As the IEL’s Basics and Commons league wraps up, and players move on to casual, or future IEL seasons, it seemed like a good time to discuss some of the cards that could be added to basics and commons decks, both for the C4 format and for general play. This list is meant to be a starting point to help players make the transition, as well as a resource for those who may not have played Commons or C4 before. Because rares are both useable in the C4 format and the cheapest non-common way to upgrade your decks (100 dust per rare, as opposed to epics at 400, or legendaries at 1600), they’re likely to be some of the better bang for your buck cards out there.
I’m going to pick one best rare for each class and neutral, as well as some honorable mentions. Notably, this will not include rares acquired through adventures, because those aren’t as easily accessible for newer players. Where there are relevant ones though, I’ll include Adventure Honorable Mentions as well. When cards are close together, I’ll generally err on the side of the more flexible card – one that you want in more variations of decks, rather than one that only fits in one specific deck.
Today we’re tackling Druid, Hunter, and Mage. Check back later this week for the rest of the classes, plus Neutral cards. Here we go!
Alphabetically first, but one of the hardest decisions – druid has long been known for the power of its epics, while its rares have often played second fiddle or filler roles. Mire Keeper is pretty emblematic of this – it is a very solid value card, but not one that’s likely to have a big wow factor. Still, the flexibility the card presents (5 power and 5 toughness for 4 mana, or a medium body and a mana “ramp”) is quite appealing.
Honorable Mentions: [Starfall] and [Nourish] Two more examples of the flexibility that the “choose one” mechanic can provide, Starfall is a very flexible removal spell, taking out a bigger minion, or clearing a bunch of small ones. Nourish is more often used for the draw 3 ability (one of the best pure card drawers in the game), but going from 5 mana to 8 the next turn can make for some big plays as well. One more honorable mention here as well. Many of the Commons druid decks have a heavy Beast theme, meaning [Savage Combatant] is a nice on-theme addition.

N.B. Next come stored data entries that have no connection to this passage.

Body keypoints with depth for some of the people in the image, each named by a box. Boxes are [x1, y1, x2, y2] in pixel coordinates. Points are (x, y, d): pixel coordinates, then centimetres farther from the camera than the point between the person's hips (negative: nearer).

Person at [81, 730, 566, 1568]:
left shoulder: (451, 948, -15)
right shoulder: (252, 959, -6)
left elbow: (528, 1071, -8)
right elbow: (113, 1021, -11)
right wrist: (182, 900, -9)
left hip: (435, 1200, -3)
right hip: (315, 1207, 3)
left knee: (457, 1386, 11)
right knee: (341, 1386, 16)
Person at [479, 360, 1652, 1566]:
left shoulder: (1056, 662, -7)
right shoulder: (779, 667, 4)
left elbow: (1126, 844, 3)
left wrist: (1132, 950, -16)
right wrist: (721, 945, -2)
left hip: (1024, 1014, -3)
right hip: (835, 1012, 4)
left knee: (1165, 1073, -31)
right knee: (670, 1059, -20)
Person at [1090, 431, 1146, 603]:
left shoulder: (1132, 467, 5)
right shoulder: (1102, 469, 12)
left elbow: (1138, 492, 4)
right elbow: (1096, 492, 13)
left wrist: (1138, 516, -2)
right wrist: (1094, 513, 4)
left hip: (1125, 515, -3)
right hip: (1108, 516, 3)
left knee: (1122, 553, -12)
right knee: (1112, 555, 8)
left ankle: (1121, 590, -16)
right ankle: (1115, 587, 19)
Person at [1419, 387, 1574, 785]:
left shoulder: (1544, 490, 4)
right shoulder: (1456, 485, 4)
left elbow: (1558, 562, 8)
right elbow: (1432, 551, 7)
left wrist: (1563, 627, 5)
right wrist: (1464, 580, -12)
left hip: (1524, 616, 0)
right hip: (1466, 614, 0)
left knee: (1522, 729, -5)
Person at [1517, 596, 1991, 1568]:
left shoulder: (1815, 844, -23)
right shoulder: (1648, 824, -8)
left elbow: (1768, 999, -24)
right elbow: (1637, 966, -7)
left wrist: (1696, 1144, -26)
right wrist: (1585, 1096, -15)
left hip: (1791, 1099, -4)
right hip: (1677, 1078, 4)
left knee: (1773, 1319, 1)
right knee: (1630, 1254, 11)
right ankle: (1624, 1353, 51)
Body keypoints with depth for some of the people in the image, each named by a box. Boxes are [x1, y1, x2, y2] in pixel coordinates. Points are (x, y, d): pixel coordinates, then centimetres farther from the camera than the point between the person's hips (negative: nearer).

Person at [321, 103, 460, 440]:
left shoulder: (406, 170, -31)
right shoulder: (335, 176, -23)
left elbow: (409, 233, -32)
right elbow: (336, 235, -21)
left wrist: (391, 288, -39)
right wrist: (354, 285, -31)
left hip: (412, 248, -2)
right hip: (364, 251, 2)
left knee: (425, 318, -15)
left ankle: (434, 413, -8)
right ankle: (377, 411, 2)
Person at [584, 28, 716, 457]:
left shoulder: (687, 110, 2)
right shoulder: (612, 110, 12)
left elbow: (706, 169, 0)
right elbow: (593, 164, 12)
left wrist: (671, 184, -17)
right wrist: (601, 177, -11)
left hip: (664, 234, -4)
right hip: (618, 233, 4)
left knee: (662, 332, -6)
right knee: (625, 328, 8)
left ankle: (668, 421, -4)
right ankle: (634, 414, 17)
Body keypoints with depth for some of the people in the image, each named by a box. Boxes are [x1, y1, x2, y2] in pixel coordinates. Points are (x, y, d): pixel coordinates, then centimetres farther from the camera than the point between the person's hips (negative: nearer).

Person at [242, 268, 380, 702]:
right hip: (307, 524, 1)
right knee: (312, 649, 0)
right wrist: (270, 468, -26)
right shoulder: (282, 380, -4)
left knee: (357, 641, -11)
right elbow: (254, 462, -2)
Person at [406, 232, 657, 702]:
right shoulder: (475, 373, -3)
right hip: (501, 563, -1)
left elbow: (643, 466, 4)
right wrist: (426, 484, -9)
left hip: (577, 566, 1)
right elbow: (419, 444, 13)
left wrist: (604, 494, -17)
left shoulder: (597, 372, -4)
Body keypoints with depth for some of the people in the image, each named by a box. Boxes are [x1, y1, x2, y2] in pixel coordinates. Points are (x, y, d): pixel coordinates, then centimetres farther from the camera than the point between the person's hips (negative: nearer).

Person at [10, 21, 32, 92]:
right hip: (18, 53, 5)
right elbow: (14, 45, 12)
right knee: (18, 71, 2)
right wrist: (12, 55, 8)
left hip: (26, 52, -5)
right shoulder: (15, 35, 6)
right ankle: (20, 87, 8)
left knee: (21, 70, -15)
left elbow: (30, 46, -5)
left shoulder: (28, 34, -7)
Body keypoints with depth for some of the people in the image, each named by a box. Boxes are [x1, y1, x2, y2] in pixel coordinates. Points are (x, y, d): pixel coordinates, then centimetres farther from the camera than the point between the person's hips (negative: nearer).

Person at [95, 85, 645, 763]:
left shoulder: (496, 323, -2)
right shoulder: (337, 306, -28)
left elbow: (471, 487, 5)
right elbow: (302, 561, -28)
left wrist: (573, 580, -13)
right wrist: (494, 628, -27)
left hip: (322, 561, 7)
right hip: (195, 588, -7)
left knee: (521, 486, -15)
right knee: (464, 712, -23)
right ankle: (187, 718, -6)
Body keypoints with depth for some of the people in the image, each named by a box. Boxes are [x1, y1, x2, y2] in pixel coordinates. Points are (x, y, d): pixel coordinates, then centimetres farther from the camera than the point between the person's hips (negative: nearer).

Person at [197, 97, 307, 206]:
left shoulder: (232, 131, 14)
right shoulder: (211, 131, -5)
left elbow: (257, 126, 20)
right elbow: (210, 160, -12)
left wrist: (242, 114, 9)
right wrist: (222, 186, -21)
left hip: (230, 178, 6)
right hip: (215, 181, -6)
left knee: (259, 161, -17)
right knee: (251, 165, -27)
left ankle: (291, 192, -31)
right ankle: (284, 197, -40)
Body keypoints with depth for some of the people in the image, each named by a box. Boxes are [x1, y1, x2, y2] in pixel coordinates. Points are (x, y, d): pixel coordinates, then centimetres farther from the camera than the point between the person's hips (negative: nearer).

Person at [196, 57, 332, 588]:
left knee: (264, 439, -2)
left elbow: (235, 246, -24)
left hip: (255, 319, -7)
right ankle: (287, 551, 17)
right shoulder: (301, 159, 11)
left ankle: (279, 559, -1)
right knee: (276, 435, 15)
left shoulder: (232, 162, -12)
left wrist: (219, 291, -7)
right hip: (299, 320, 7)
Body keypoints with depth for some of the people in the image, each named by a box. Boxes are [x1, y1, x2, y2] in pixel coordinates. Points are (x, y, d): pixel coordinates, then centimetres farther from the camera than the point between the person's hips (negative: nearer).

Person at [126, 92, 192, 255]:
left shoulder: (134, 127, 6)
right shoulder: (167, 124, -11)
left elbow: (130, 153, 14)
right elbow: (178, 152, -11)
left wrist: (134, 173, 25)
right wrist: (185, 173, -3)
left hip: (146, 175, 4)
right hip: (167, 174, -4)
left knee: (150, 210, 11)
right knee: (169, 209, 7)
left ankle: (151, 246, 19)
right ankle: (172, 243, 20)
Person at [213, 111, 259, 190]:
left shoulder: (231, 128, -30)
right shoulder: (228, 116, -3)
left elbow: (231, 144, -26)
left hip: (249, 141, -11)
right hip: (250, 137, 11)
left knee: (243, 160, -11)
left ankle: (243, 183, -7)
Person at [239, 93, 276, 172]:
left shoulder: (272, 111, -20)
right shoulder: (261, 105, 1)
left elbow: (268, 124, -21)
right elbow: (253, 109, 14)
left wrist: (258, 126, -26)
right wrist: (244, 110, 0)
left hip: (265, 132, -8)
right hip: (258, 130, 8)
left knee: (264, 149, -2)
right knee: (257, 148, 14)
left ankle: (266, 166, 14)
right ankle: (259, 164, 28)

This one is easy. Hunter has a handful of good rares, but Highmane is just incredible. It’s 6/5 body for 6 is pretty close to on curve by itself, the fact that it’s a beast is highly relevant, and the “stickiness” it presents, spawning 2 2/2 beasts when it dies, means that a single removal spell can’t even fully clear it from the board. This card single-handedly makes a big difference in the ability of a hunter deck to win in the late game if their early aggression is blunted.
Honorable Mention: [Eaglehorn Bow] Without any secrets being triggered, the Bow is 6 damage for 3 mana (albeit split over a couple of turns), a very nice rate of return. Either going face, or cleaning up pesky opposing minions, the Bow is very nice. If you can trigger a secret or two however, and get extra durability, the card becomes crazy strong, and often times changes how the opponent plays – trying to play around triggering a secret to avoid giving you the extra attack with the weapon.
The actual best rare for a Mage deck is actually a neutral card (stay tuned for the next article in this series), but Whispers of the Old Gods brought us this cheap but powerful play. Ignore the text about C’thun – you’re playing this card because it’s a 3/2 (about the best deal you can get for 2 mana) that comes with an ability that is very relevant for mage – spell damage isn’t so good that you’d want to play cards with below average bodies to get it, but when it’s essentially free on a reasonable body, like here, it’s just gravy – more damage is good.
Adventure Honorable Mention: [Flamewaker] I’d be remiss if I failed to mention this card. The current version of Tempo Mage decks exist largely because of it, and getting additional value off of your cheap spells is just huge.